Sinn Féin said supporters of the Belfast Agreement could not "pander to the IMC and allow it to exert a negative influence" over the peace process. "Reports produced by the IMC are based solely on material provided by the securocrats within the Special Branch, MI5 and British Military Intelligence. All of these organisations are opposed to the peace process and opposed to the Good Friday agreement," said the party's policing spokesman Mr Gerry Kelly.

Mr Mark Durkan, the SDLP leader, countered saying there was no such thing as an acceptable level of paramilitary activity.

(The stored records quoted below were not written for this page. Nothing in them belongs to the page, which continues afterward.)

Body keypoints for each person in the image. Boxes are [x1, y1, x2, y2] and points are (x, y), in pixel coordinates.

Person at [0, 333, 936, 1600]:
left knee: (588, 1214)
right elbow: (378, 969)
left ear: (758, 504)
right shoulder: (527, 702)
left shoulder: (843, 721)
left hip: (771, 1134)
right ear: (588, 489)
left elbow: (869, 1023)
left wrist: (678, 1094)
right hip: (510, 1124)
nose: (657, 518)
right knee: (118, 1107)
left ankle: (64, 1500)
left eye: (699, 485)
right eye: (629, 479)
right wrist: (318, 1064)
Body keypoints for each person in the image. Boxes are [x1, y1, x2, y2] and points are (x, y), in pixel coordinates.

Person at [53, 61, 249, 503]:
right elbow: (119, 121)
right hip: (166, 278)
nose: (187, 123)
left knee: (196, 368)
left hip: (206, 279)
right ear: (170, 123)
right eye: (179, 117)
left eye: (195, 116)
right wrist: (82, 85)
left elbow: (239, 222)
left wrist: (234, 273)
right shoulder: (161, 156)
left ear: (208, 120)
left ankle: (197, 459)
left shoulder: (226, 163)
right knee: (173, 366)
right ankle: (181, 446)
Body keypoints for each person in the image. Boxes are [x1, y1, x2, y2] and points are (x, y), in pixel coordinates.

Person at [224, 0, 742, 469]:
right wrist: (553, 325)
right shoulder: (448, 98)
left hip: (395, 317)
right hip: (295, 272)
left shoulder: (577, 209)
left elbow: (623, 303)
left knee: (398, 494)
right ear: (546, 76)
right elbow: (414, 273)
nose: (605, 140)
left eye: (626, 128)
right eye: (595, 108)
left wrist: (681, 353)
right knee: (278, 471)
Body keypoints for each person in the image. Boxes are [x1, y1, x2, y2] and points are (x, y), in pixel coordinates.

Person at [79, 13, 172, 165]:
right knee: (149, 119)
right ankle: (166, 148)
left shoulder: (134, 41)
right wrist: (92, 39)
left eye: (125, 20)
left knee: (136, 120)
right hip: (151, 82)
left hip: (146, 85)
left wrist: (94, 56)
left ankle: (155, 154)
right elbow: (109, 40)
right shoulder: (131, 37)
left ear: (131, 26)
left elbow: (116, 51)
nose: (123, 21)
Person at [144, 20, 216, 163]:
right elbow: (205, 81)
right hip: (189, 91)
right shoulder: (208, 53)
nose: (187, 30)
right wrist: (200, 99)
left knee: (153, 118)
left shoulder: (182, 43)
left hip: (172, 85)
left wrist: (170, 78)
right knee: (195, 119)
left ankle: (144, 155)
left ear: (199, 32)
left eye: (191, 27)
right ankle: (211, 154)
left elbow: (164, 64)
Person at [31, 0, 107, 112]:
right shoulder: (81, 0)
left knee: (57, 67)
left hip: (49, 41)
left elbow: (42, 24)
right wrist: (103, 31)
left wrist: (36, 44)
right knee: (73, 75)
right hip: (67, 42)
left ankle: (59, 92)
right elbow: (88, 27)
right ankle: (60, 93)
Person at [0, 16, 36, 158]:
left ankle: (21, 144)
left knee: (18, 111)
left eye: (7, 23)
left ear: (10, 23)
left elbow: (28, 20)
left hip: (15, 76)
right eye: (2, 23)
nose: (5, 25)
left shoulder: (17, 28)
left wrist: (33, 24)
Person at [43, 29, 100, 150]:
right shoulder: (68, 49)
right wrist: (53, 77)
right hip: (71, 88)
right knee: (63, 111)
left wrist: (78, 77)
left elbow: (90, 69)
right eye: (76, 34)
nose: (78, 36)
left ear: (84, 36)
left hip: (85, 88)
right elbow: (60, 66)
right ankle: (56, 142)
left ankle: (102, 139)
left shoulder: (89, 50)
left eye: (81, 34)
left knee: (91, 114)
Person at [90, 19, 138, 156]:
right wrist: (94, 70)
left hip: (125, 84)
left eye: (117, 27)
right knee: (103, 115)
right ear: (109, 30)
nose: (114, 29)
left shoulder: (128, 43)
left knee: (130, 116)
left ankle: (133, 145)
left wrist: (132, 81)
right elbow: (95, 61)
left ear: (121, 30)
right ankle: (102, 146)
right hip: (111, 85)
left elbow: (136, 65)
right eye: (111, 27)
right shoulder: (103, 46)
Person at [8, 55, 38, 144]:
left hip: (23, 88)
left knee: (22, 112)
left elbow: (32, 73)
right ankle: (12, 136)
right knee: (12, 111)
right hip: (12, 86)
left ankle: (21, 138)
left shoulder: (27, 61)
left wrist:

"Sinn Féin in their predictable, dismissive attacks are trying to ignore the facts of what the IMC is reporting onThey are neither figments of the IMC's imaginations or other peoples briefings."

Mr Billy Hutchinson of the Progressive Unionist Party, which is linked to the UVF, said some findings were predictable and the IMC did not offer a strategy to encourage paramilitary groups to stop illegal activities.

Ulster Unionist Sir Reg Empey said the IMC was the brainchild of his party and those who "slated [ it] as a toothless and a meaningless body" were now fully using its findings to assess their own political position.

The DUP leader, the Rev Ian Paisley, said: "At a time when we are being told that it is the DUP who are frustrating attempts to reach an agreement it is clear that the IRA have continued to break every rule in the book and has refused to commit themselves to exclusively peaceful and democratic means. Now is the time for action from the government. . . It is time to get tough with Sinn Féin/IRA."

Northern Secretary Mr Paul Murphy said: "Paramilitary violence. . . has considerably reduced in the past six months but remains at a disturbingly high level . . Most violence is attributable to loyalist groups."